§ INSTRUCTIONS FOR THE TASK
Rewrite the lines of all the entries below as a JSON list of strings, with one string per line and any blank lines left out.

(Source records)

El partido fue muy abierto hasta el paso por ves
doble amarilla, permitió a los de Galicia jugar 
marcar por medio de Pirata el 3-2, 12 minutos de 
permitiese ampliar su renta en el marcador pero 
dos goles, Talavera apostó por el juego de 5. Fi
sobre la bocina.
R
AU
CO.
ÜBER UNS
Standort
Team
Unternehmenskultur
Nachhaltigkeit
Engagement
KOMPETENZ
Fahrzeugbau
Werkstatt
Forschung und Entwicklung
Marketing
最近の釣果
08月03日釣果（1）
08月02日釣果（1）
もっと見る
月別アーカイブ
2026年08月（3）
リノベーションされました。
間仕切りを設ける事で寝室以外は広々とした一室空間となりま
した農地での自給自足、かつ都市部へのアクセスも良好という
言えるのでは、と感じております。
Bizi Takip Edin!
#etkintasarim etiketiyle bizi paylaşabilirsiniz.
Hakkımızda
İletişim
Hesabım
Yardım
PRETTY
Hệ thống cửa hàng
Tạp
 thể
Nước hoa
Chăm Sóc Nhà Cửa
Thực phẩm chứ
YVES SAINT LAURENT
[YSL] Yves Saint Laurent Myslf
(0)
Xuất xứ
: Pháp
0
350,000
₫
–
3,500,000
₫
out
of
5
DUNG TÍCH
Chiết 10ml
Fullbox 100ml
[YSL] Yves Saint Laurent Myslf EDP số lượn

§ TASK ANSWER
[
  "El partido fue muy abierto hasta el paso por ves",
  "doble amarilla, permitió a los de Galicia jugar ",
  "marcar por medio de Pirata el 3-2, 12 minutos de ",
  "permitiese ampliar su renta en el marcador pero ",
  "dos goles, Talavera apostó por el juego de 5. Fi",
  "sobre la bocina.",
  "R",
  "AU",
  "CO.",
  "ÜBER UNS",
  "Standort",
  "Team",
  "Unternehmenskultur",
  "Nachhaltigkeit",
  "Engagement",
  "KOMPETENZ",
  "Fahrzeugbau",
  "Werkstatt",
  "Forschung und Entwicklung",
  "Marketing",
  "最近の釣果",
  "08月03日釣果（1）",
  "08月02日釣果（1）",
  "もっと見る",
  "月別アーカイブ",
  "2026年08月（3）",
  "リノベーションされました。",
  "間仕切りを設ける事で寝室以外は広々とした一室空間となりま",
  "した農地での自給自足、かつ都市部へのアクセスも良好という",
  "言えるのでは、と感じております。",
  "Bizi Takip Edin!",
  "#etkintasarim etiketiyle bizi paylaşabilirsiniz.",
  "Hakkımızda",
  "İletişim",
  "Hesabım",
  "Yardım",
  "PRETTY",
  "Hệ thống cửa hàng",
  "Tạp",
  " thể",
  "Nước hoa",
  "Chăm Sóc Nhà Cửa",
  "Thực phẩm chứ",
  "YVES SAINT LAURENT",
  "[YSL] Yves Saint Laurent Myslf",
  "(0)",
  "Xuất xứ",
  ": Pháp",
  "0",
  "350,000",
  "₫",
  "–",
  "3,500,000",
  "₫",
  "out",
  "of",
  "5",
  "DUNG TÍCH",
  "Chiết 10ml",
  "Fullbox 100ml",
  "[YSL] Yves Saint Laurent Myslf EDP số lượn"
]